Task statement> From the records below, pick out each line containing the string "drive" and copy those lines.

Supplied information>
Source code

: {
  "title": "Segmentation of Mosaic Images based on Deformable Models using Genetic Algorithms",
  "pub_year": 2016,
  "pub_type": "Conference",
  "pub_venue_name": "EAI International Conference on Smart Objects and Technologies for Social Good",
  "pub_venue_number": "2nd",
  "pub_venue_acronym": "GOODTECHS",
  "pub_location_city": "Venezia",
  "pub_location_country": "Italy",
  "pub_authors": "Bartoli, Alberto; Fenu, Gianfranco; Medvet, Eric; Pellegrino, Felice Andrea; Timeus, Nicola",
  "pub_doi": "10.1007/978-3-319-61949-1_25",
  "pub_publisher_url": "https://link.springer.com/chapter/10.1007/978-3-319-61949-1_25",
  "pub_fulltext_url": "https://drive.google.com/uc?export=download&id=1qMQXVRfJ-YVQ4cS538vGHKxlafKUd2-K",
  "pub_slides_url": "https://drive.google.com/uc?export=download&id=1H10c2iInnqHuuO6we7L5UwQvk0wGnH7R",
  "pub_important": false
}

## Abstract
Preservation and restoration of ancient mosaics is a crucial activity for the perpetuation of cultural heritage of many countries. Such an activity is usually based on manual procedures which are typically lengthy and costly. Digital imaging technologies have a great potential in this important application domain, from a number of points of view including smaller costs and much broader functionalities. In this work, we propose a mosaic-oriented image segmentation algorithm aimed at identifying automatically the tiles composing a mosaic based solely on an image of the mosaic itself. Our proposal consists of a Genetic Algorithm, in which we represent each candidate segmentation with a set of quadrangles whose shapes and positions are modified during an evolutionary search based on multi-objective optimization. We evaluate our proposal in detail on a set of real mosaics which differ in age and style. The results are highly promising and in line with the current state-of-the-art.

Output for this exercise>
  "pub_fulltext_url": "https://drive.google.com/uc?export=download&id=1qMQXVRfJ-YVQ4cS538vGHKxlafKUd2-K",
  "pub_slides_url": "https://drive.google.com/uc?export=download&id=1H10c2iInnqHuuO6we7L5UwQvk0wGnH7R",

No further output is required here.